Am Rande eines NPD-Infostandes wurden Anwohner Opfer von Polizeigewalt. Eine "Schutzbehauptung" schützte einen Beamten nicht vor Verurteilung.
HAMBURG taz
 | Ingo E. betritt den Saal 18 des Amtsgerichts Hamburg-Blankenese am 
Dienstag bedrückt. "Für mich ist es belastend, hier zu sitzen", sagt er.
 Am Ende spricht das Gericht den Polizeibeamten Jörg D. schuldig, E. 
ungerechtfertig angegriffen und festgenommen zu haben. Das Gericht 
verurteilt D. wegen Körperverletzung im Amt und Freiheitsberaubung zu 
einer Geldstrafe von 4.200 Euro. "Sie haben jedes Augenmaß vermissen 
lassen", sagt der Richter. 
    Der 55-Jährige Ingo E., graue Haare, dunkler 
Anzug, folgt der Verhandlung über weite Strecken gesenkten Hauptes. 

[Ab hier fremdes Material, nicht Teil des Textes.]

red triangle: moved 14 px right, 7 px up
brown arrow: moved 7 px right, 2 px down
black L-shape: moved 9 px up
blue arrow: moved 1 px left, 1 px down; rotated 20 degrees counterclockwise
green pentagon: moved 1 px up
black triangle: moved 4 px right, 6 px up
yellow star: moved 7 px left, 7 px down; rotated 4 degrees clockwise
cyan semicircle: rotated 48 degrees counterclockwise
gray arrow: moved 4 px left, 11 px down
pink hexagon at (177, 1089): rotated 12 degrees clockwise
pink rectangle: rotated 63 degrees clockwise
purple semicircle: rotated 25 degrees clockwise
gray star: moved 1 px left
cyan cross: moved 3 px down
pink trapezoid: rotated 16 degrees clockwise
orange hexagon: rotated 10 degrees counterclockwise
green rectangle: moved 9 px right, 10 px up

Wegen der Vorfälle am 12. Dezember 2009 hätte ihm "eine Entschuldigung 
gereicht", sagt er. 
 
 Vom Gericht aus nur ein paar Schritte die Straße hinunter, schon ist 
man am Tatort: Dem Vorgarten von Familie E. Hier wurde E.s Tochter von 
einem Polizisten angegangen und der Vater von zwei weiteren Beamten auf 
den Boden geworfen und festgenommen. An jenem Samstag hatte die NPD in 
der Nähe einen Infostand aufgebaut. Schnell formierte sich Protest - 
auch von den Anwohnern. Als etwa 15 Jugendliche "Nazi raus" rufend auf 
den NPD-Stand zuliefen, setzte die Polizei Pfefferspray und Schlagstöcke
 ein. 
    Von all dem hatte E. nichts mitbekommen. Als er 
Brötchen holen wollte, sah er, wie ein Polizist im Vorgarten seine 
Tochter schubste und stieß. Der Grund: Sie habe den "linken Störern 
Wasser und Tabletten" über den Gartenzaum gereicht, so die Polizei 
später. "Ich sah meine Tochter in Gefahr", erinnert sich E. vor Gericht.

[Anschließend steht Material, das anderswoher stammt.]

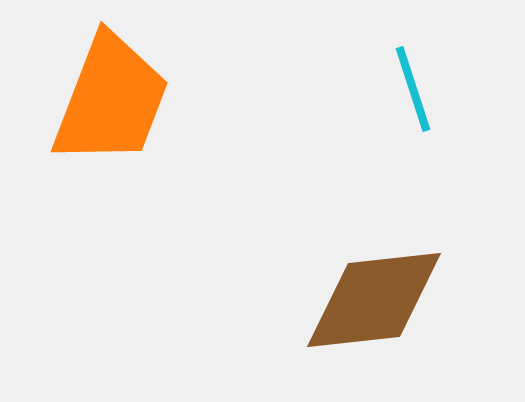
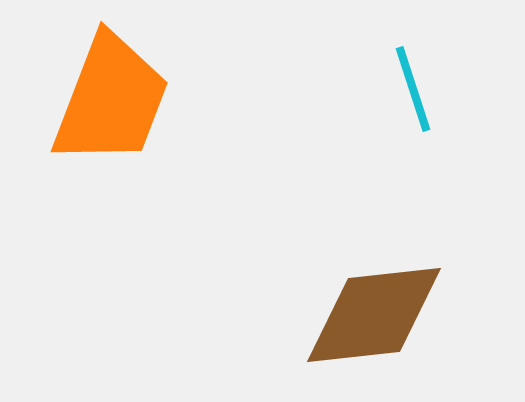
brown diamond: moved 15 px down
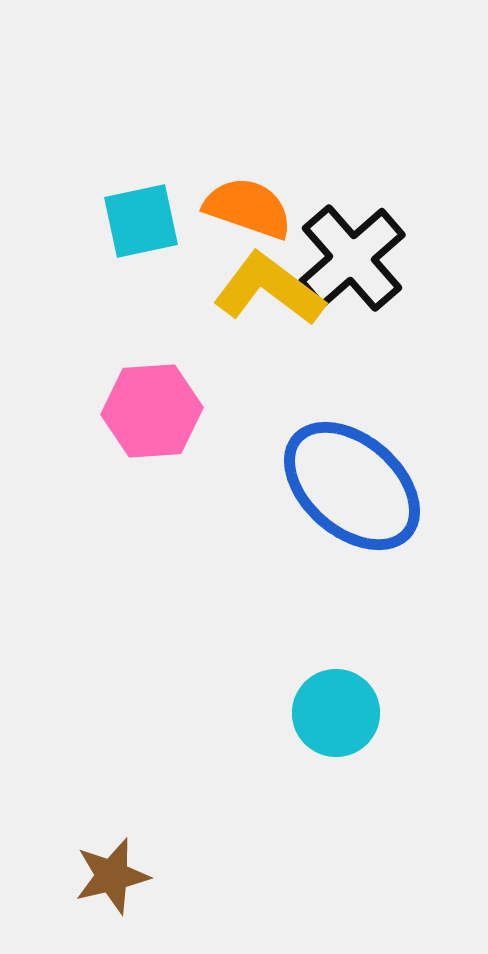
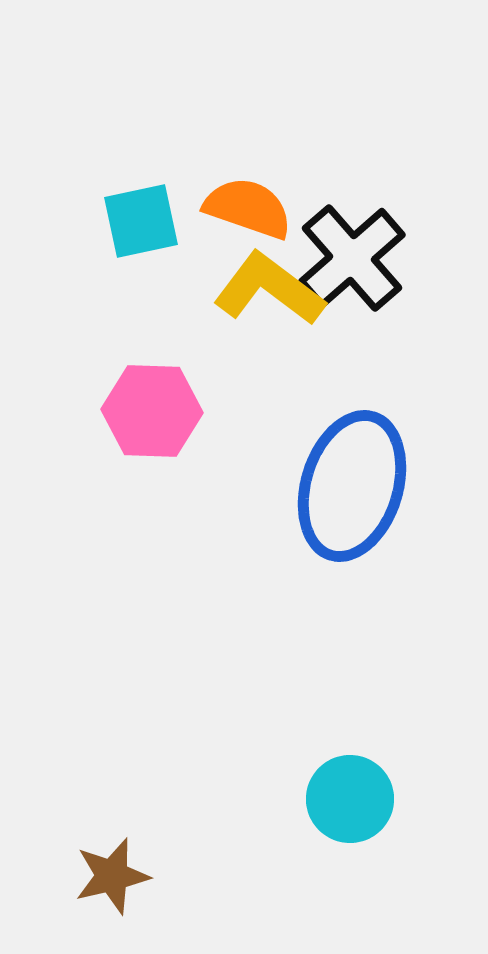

 Als er auf den einen Beamten zuging, schritten D. und ein weitere 
Beamter ein. In der Verhandlung erklärte D., Herrn E. vorschriftsmäßig 
erst gewarnt und dann in Gewahrsam genommen zu haben. E. berichtet 
jedoch, er sei äußerst brutal auf den Boden geworfen worden. Er erlitt 
dabei eine Verletzung am Mund, mehrere Wirbel wurden ausgerenkt. "An der
 Rückenverletzung leide ich heute noch", sagt er. 

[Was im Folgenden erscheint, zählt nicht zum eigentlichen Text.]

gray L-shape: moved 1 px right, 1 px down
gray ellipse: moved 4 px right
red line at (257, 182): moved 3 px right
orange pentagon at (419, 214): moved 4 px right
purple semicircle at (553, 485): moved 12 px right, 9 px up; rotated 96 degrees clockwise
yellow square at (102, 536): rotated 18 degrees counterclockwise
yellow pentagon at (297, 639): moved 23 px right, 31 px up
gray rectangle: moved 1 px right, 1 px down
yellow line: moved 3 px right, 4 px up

    Der Richter fragt außer den Beschuldigten alle 
beteiligten Beamten, warum E. vor seinem Haus auf der Straße in 
Handschellen festgehalten wurde, statt ihn ins Haus zu schicken. Er will
 auch wissen, ab wann den Beamten eigentlich klar war, das da ein völlig
 überforderter Vater wegen seiner Tochter eingriff. Der Beamte, der die 
Tochter gestoßen hatte, räumt ein, dass er E. gleich zu Beginn laut 
sagen hörte: "Das ist meine Tochter." Die Staatsanwältin stellt fest: 
"Dass da ein Vater seiner Tochter zu Hilfe kommt, ist doch 
selbstverständlich. Sie haben nur stur ihr Programm abgespult." 
    Um nicht zur Verantwortung gezogen zu werden, 
sprechen D. und ein weiterer Beamter von einem "nicht namentlich 
bekannten Polizeiführer", der die Entscheidungen getroffen habe. Mehr 
als bloß eine "Schutzbehauptung", meint E.s Anwalt.